In fact, Heckmann said, although Google wants consumers to begin their travel planning in the earliest stages through its search engine and associated products, it does not seek to become a trip-planning site.
“We don’t have plans right now to make this a travel-planning app,” Heckmann said, referring to Google Trips and acknowledging that doing bookings is a top request. “That’s a very different thing. We believe Google is the best place to start your travel planning.”
The Google Trips app seeks to be an “assistant” and “a good guide” and that’s why it includes information and recommendations about tours and activities, Heckmann said, adding that Google is not planning to sell flights on its own, although it is doing facilitated bookings for Lufthansa, Virgin America, WestJet and hotels as a way to optimize the mobile experience.
Google does not want to sell flights on its own or become an online travel agency, Heckmann said.
As we’ve pointed out above, Google’s becoming an online travel agency in its own right would jeopardize the largest travel advertising business in the world — and one of the largest travel businesses in its own right.

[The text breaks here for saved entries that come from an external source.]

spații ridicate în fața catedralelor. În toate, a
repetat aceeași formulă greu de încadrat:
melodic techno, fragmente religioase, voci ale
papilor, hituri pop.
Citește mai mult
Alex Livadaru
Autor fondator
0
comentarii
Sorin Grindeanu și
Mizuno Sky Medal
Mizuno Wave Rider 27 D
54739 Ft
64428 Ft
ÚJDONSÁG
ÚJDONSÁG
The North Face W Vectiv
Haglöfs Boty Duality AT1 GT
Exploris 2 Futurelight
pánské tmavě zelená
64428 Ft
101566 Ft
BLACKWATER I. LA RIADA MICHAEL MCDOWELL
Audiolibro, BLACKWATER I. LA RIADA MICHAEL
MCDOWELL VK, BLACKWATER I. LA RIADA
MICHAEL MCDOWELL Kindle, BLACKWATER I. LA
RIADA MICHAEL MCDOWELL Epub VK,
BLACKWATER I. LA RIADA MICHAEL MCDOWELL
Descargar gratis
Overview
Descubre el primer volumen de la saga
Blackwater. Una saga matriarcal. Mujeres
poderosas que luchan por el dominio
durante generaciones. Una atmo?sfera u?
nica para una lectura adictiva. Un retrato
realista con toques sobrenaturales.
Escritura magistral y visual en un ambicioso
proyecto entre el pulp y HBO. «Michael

Book on Google is Misunderstood
Heckmann said that Book on Google should probably have been named something else because it is widely misunderstood.
With Book on Google, the airline or hotel is the merchant of record, although the booking is processed on Google. Google shares data with the partner, which handles the customer service.
Heckmann said one of the reasons Google launched Book on Google, which it uses in verticals beyond travel, as well, is because of the widely varying quality of partners’ mobile sites, and the desire to optimize the mobile experience. For example, Google recently found that the duration of user sessions on mobile are decreasing as consumers are increasingly bombarded or distracted by so much digital noise, and this hurt conversion.
It’s not, he said, because Google wants to become a booker in its own right.
All of this doesn’t preclude Google from one day — if circumstances change — becoming an online travel agency. It just isn’t in the cards now or in the next few years.
As one investor told Skift: “The Google app won’t add booking. They want to keep the robust auction between Priceline and Expedia. Google already makes a killing in travel [maybe more than $6 billion from just Priceline and Expedia] so why screw that up?”
See the following video of Heckmann’s talk at the Skift Global Forum in September 2016 and below that how the estimate of Google’s travel revenue was calculated.
A Rough Estimate of Google’s 2016 Travel-Advertising Revenue
- The Priceline Group and Expedia Inc., including their wide array of brands, spent around $4.9 billion for total online advertising in 2015 and are on pace in 2016 to bring that total to around $6.8 billion. If roughly 90 percent of the total goes to Google, then Google would attract some $6.1 billion in revenue from just these two companies.
- TripAdvisor would conceivably spend around $500 million on Google in 2016; TripAdvisor’s total online spend in 2015 was $507 million. Airbnb’s spend on Google, based on public rumors and educated guesses, might total some $300 million in 2016.
- That means Google would take in $6.2 billion in 2016 from just these four advertisers — Priceline, Expedia, TripAdvisor and Airbnb.
- Roughly around half of Google’s travel advertising is considered to come from suppliers, namely airlines, hotels, car rental companies, cruise line and destination marketers.
- Adding the spend of its largest online travel agency partners plus suppliers, Google’s travel advertising business, which is said to be its largest vertical, could then easily be around $12.2 billion or more.